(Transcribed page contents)
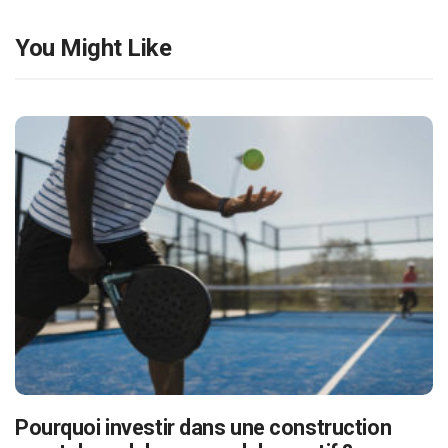
You Might Like
Pourquoi investir dans une construction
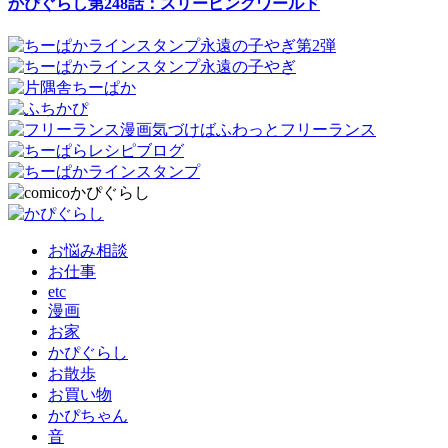
かぴぐらし第248話：スリーピングワールド
お悩み相談
お仕事
etc
漫画
お家
かぴぐらし
お散歩
お買い物
かぴちゃん
音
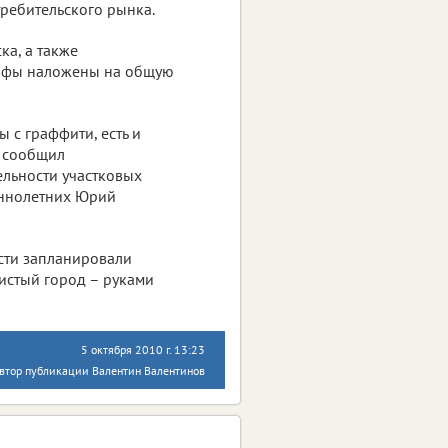
ребительского рынка.
ка, а также
рафы наложены на общую
 с граффити, есть и
– сообщил
ельности участковых
ннолетних Юрий
сти запланировали
истый город – руками
5 октября 2010 г. 13:23
втор публикации Валентин Валентинов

# PROBLEM TO SOLVE
The task calls for every record to be transcribed exactly, with no images included.

# SOLUTION FOR THIS TASK
You Might Like
Pourquoi investir dans une construction
かぴぐらし第248話：スリーピングワールド
お悩み相談
お仕事
etc
漫画
お家
かぴぐらし
お散歩
お買い物
かぴちゃん
音
ребительского рынка.
ка, а также
рафы наложены на общую
 с граффити, есть и
– сообщил
ельности участковых
ннолетних Юрий
сти запланировали
истый город – руками
5 октября 2010 г. 13:23
втор публикации Валентин Валентинов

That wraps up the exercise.